Message of Bond Market

By Charles Payne, CEO & Principal Analyst
5/22/2025 9:48 AM

The market opened under pressure then the 20-year bond auction was a dud, and the trap door was released.

The Treasury Department sold $16.0 billion in 20 – year bonds, through auction that began at 1:00 EST.

Investors accepted 5.047% yield versus the 4.613% average over the prior six auctions. This was the first move above 5.0%, since October 2023.

The reaction was clearly a message or several messages, including to the GOP in the House, to move the tax bill forward.

Communication Services (XLC) finished higher while interest rate sensitive Real Estate (XLRE) took the biggest hit.

No Bargains

485 of 504 names in the S&P 500 finished in the red – a remarkable number. I think it points more to a lack of perceived value than an overwhelming urge to be out of the market. 

Small caps were the deepest in the red (they need interest rates to come down), even though it’s the least expensive niche of the market.

House Passes Budget…and its Big

Lots of compromises to get the House bill overt the finish line – kudos to Speaker Johnson.  But this bad boy will be sliced, and diced, in the Senate.

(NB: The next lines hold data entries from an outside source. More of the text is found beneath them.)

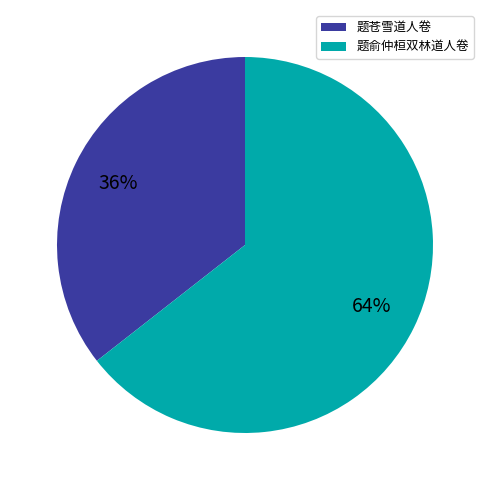

Does 题俞仲桓双林道人卷 represent more than half of the total?

Yes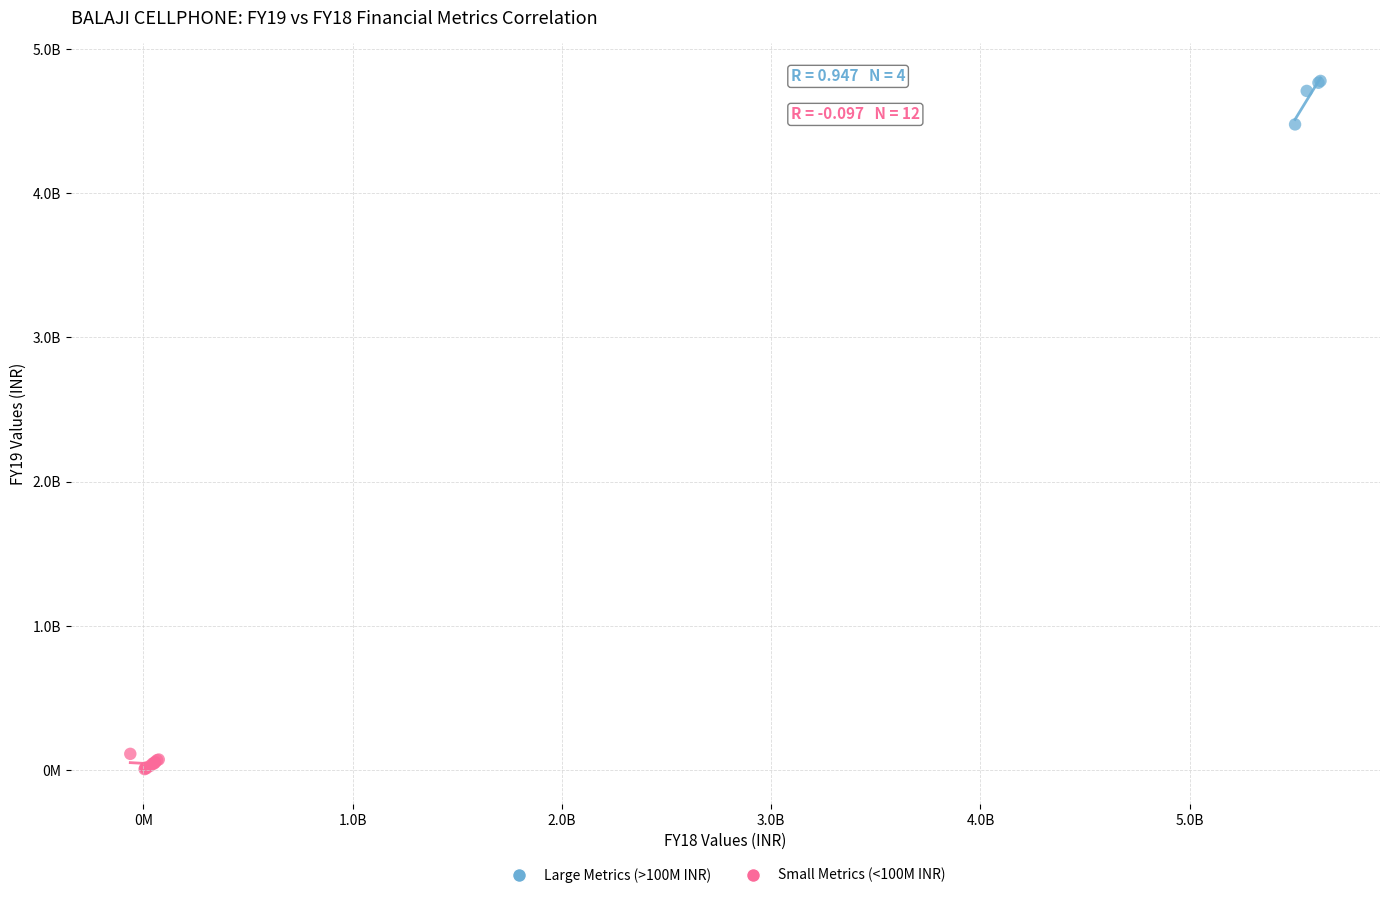

Which series reaches the maximum Y coordinate?

Large Metrics (>100M INR)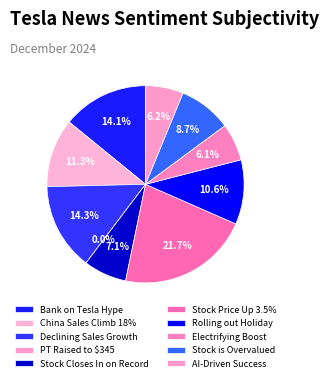

What is the total percentage of Stock Price Up 3.5% and China Sales Climb 18%?

32.9%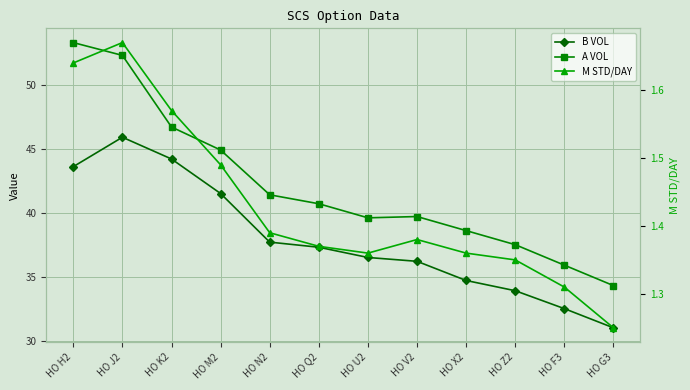

How many distinct data groups are displayed?

3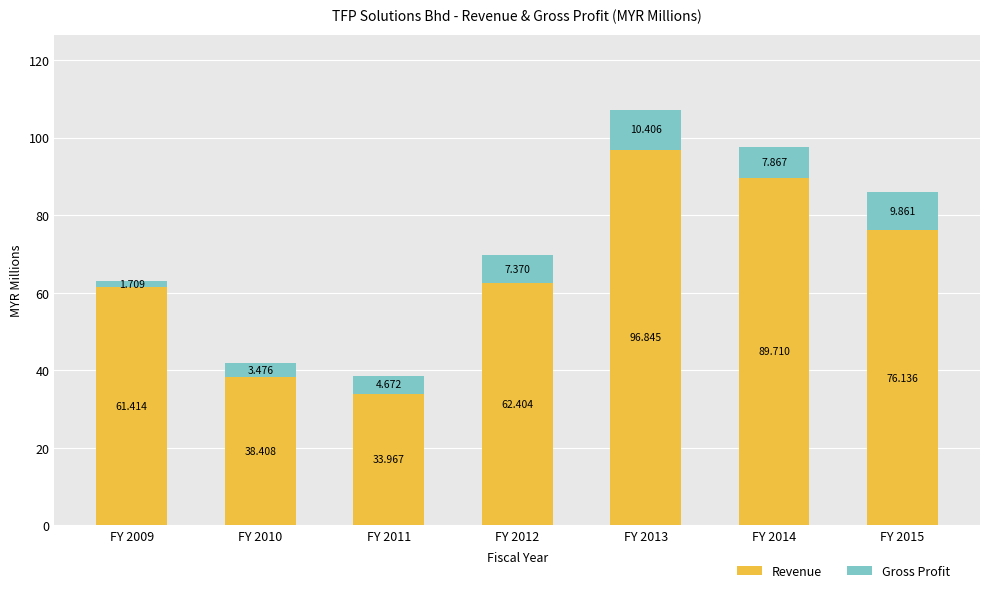

How many bars are there in total?

7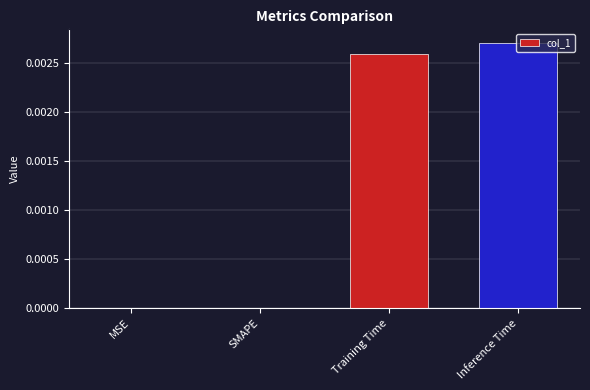

Which label corresponds to the largest value in the chart?

Inference Time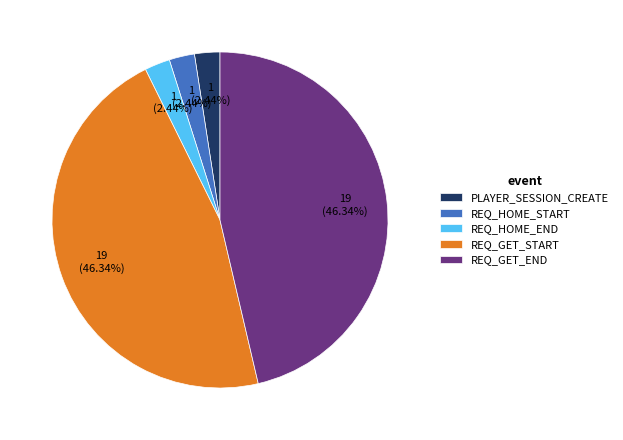

How many segments does this pie chart have?

5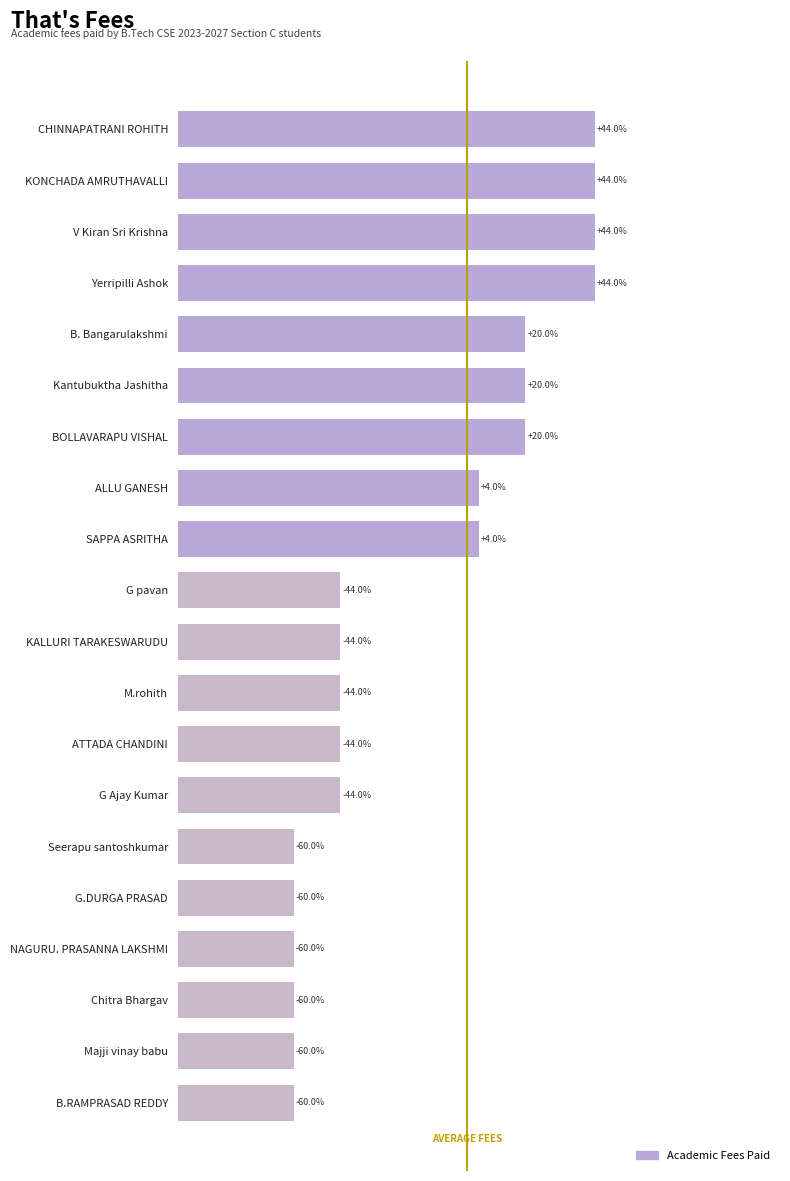

Does the chart contain any negative values?

No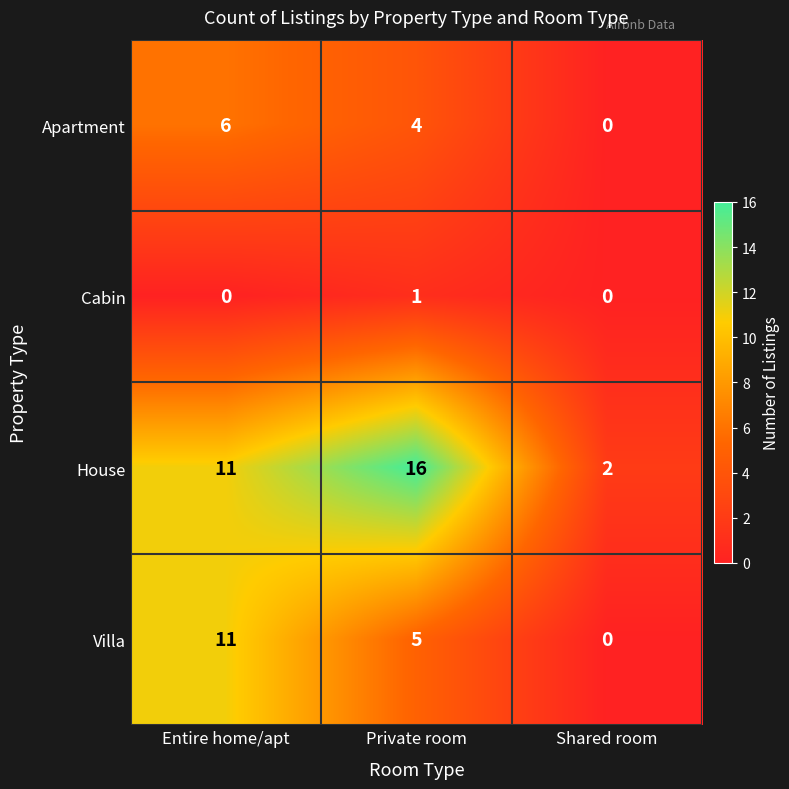

Which series has the largest total across all categories?

House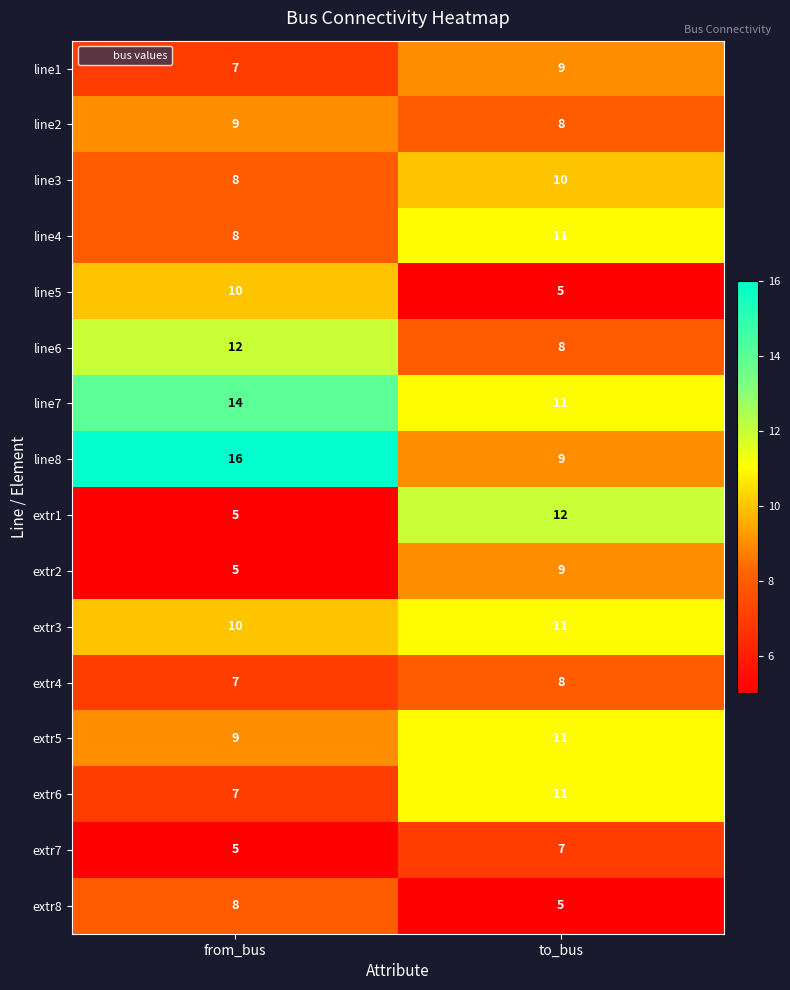

Is it true that line2 equals 9 at from_bus?

True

Note to my blue state friends: Do not spend that SALT cash, yet.

The biggest problem with the bill is that it still increases the deficit, and the bond market isn’t happy with that.

The Ten-year yield (TNX) broke 4.5% at a pace (see red arrow) that is equally unnerving.

Message from C-Suites

Retailers are scoring huge moves in pre-opening action.

I think the market is having a tantrum, but there are niches we are exploring for potential risk—credit markets being one.